ISIS or ISIL — with its implacable trail of blood and atrocities and acts of terror — has since become both perpetrator and symbol of our worst fears. It lives in our dreams, and we live in a world it inhabits as a threat, like earthquakes and tsunamis, of which there have been many since then.
In the process, our political language and discourse and contests have managed, through the presidencies of George W. Bush and Barack Obama, the improbably first African American president of the United States, to become irrationally divided. In our heads and hearts, we live in separate places, and fear each other more than tolerate, let alone love, one another.
That blue Tuesday morning still haunts us. In the course and discourse of this presidential campaign, 9/11 seems once again vividly real, not as a time when we came together as country and countrymen, but as a time of shock, grief and loss, and the steady advance of divisiveness. Today, our better angels seem poised to take flight and flee.
**Commemorative Events**
**Arlington Memorial 5K Run**
On Sept. 10, beginning at the Crystal City Doubletree Hotel, 300 Army Navy Drive in Arlington, Virginia, the Arlington Police, Fire and Sheriff departments are hosting the annual 9/11 Memorial 5K. The fee is $25, with the proceeds going to the Tragedy Assistance Program for Survivors, Pentagon Memorial Fund and Shadow Warriors Project. For details, visit arlington911race.com.

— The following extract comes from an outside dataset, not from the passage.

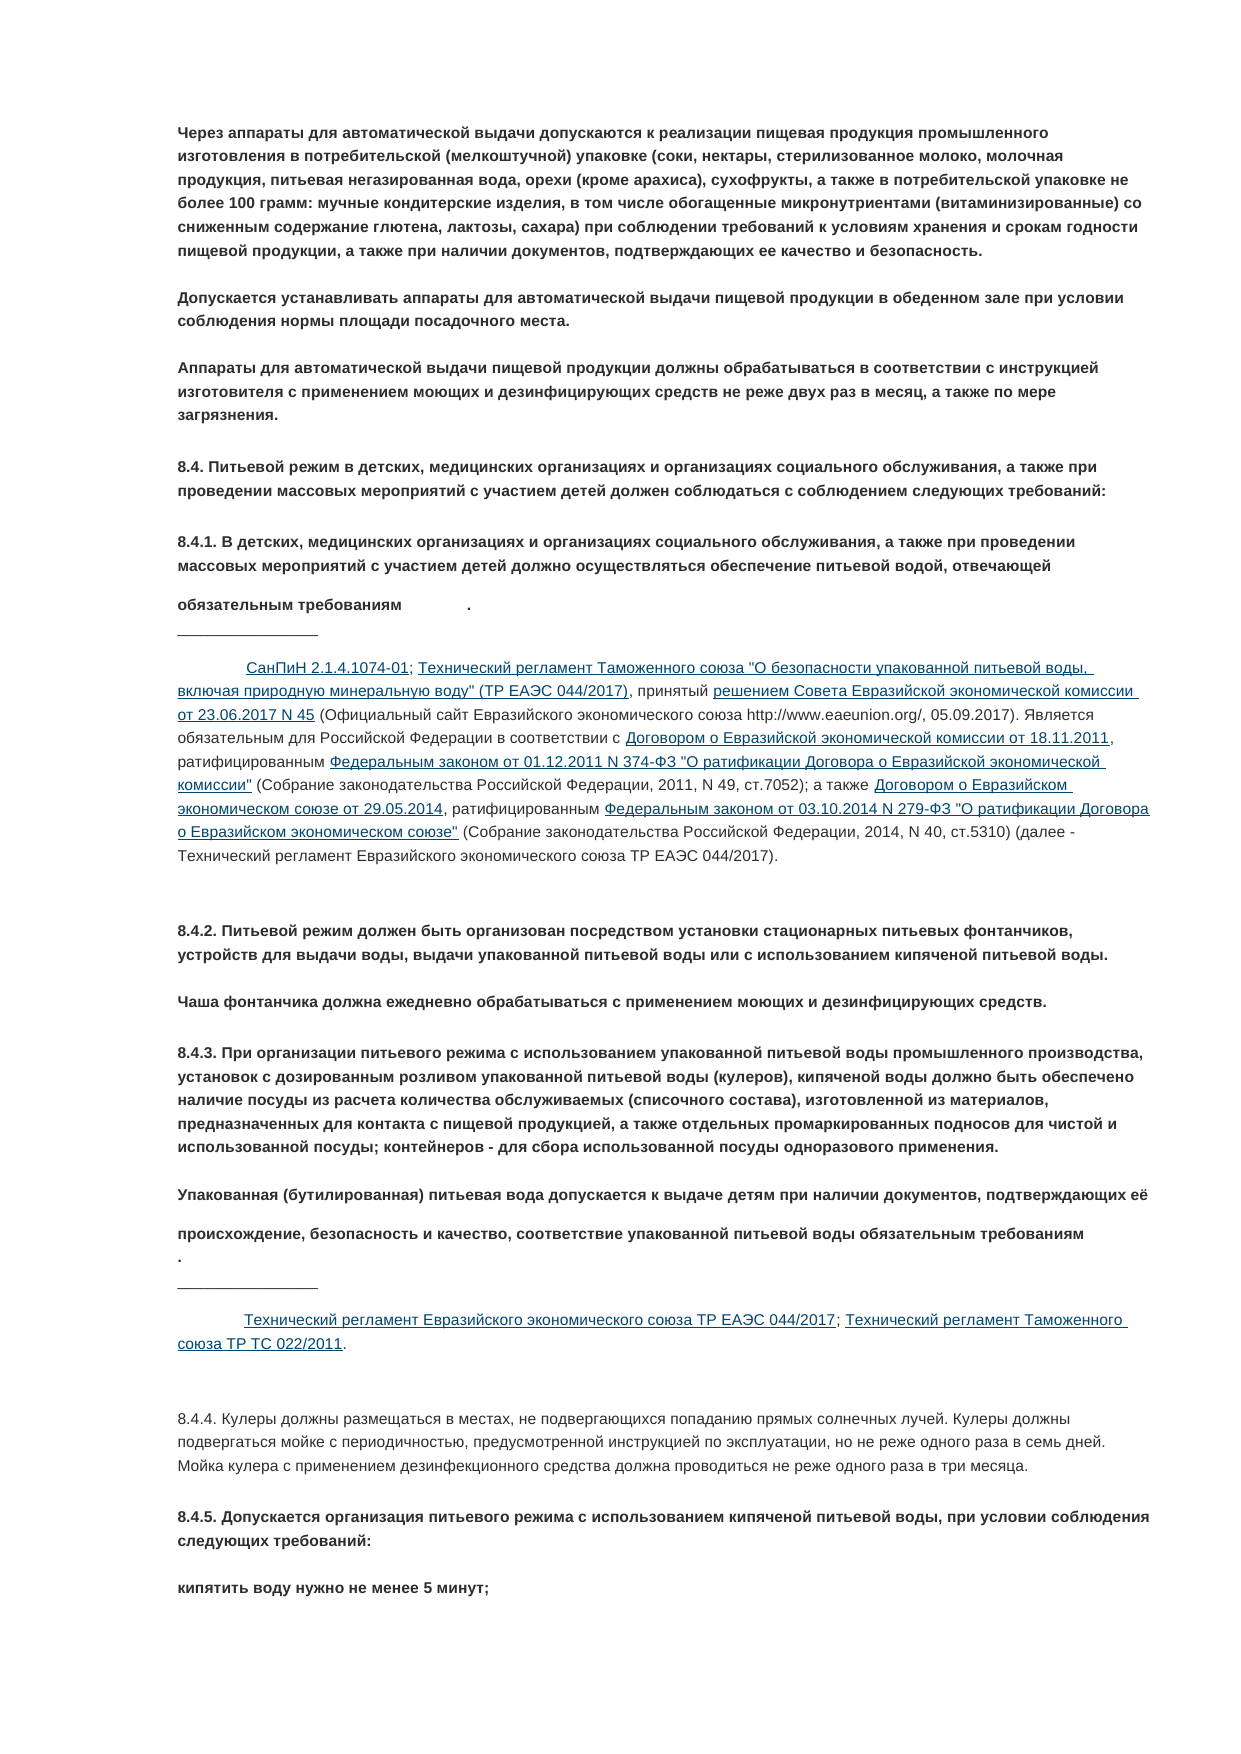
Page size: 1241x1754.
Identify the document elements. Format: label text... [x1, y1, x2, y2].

**National Days of Service**
On Sept. 10 and 11, thousands of United We Serve volunteers will clean local parks and playgrounds, give food to the hungry and participate in other volunteer efforts. Register at Woodlawn Cemetery, 4611 Benning Road SE, or at woodlawn.kintera.org.
**Arlington Remembers**
At 9:30 a.m., there will be a wreath-laying at the Courthouse Plaza flagpoles, 2100 Clarendon Blvd., in Arlington. Arlington County Police and Firefighters were the Pentagon’s first responders on 9/11, and the event is in tribute and memory to their courageous acts and efforts.
**Moment of Silence**
Arlington National Cemetery will hold a moment of silence at 9:37 a.m. for the 184 lives lost in the tragic events of 9/11. American flags will be hung from overpasses and buildings across Arlington County for “Flags Across Arlington” in memory.
**9/11 Unity Walk**
Interfaith Conference of Metropolitan Washington is hosting a Unity Walk down Massachusetts Avenue, bringing together people of all faiths and religions as they stop at houses of worship and other religious centers. The walk will begin at 1:30 p.m. at the Washington Hebrew Congregation, 3935 Macomb St. NW, and end at 4:30 p.m. at the Islamic Center of Washington, 2551 Massachusetts Ave. NW. The requested donation starts at $10. Register at ifcmw.org/unity-walk/ or at the Washington Hebrew Congregation.
**Pentagon Memorial**
The 184 lives lost in the Pentagon and on American Airlines Flight 77 have been immortalized into a near-two-acre memorial. The Pentagon Memorial is free to visit and is open 24 hours a day. Special services will be held for families that fell victim to the 9/11 attacks throughout the day. For details, visit pentagonmemorial.org.